## Task to complete
Could you retype, exactly and with no pictures, only the lines from the first line of the records below through the line that contains "middle dip: (522, 437)"?

------------------------------------------------

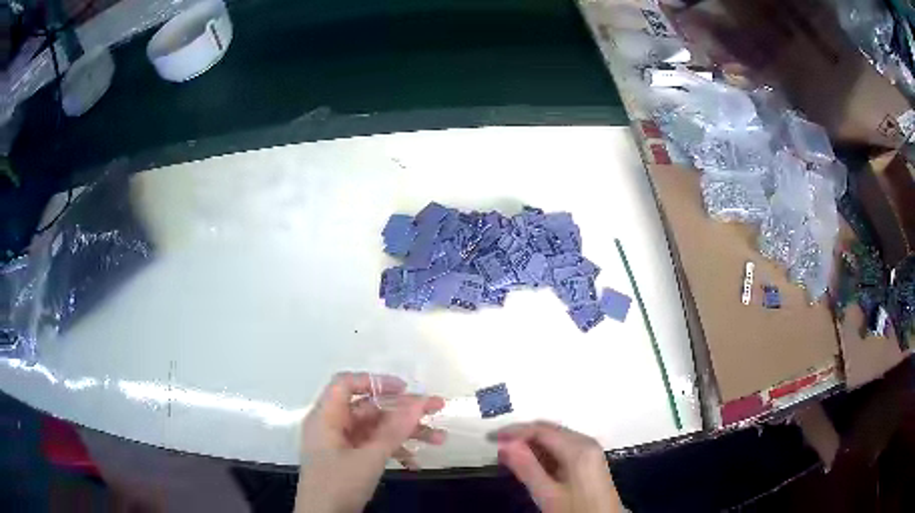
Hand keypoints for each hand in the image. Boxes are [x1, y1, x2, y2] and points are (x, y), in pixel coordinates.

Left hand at [295, 372, 445, 512]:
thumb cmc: (338, 485)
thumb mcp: (369, 458)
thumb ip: (394, 430)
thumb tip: (419, 402)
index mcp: (326, 417)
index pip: (346, 384)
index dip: (375, 382)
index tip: (406, 390)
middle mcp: (332, 426)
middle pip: (368, 407)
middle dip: (403, 410)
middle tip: (437, 409)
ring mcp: (340, 444)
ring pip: (376, 428)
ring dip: (406, 433)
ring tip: (439, 439)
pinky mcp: (348, 461)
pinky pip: (373, 446)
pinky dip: (394, 450)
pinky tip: (414, 461)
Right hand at [492, 421, 622, 512]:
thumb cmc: (575, 510)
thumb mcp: (548, 494)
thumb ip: (526, 468)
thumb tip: (504, 444)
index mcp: (578, 448)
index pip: (541, 429)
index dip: (514, 432)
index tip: (490, 439)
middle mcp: (586, 442)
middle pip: (549, 430)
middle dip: (522, 437)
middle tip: (497, 448)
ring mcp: (590, 450)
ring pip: (555, 439)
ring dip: (532, 445)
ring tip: (508, 458)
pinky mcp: (589, 460)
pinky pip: (563, 448)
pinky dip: (544, 453)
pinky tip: (530, 465)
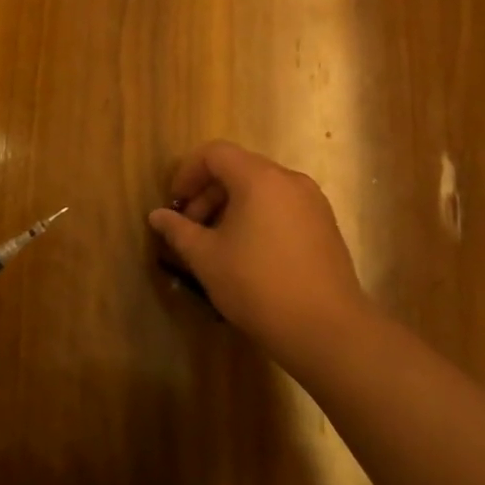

------------------------------------------------

## Exercise answer
Hand keypoints for each hand in the image. Boxes are [x1, y1, x2, y2] and points are (x, y), in pixel coordinates.

Left hand at [295, 372, 445, 512]:
thumb cmc: (338, 485)
thumb mcp: (369, 458)
thumb ip: (394, 430)
thumb tip: (419, 402)
index mcp: (326, 417)
index pip: (346, 384)
index dip: (375, 382)
index tip: (406, 390)
middle mcp: (332, 426)
middle pip: (368, 407)
middle dip: (403, 410)
middle tip: (437, 409)
ring mcp: (340, 444)
ring pip: (376, 428)
ring dip: (406, 433)
ring tip: (439, 439)
pinky mcp: (348, 461)
pinky pip: (373, 446)
pinky dip: (394, 450)
pinky tip: (414, 461)
Right hand at [492, 421, 622, 512]:
thumb cmc: (575, 510)
thumb mcp: (548, 494)
thumb ip: (526, 468)
thumb tip: (504, 444)
index mcp: (578, 448)
index pip: (541, 429)
index dip: (514, 432)
index tip: (490, 439)
middle mcp: (586, 442)
middle pip: (549, 430)
middle dip: (522, 437)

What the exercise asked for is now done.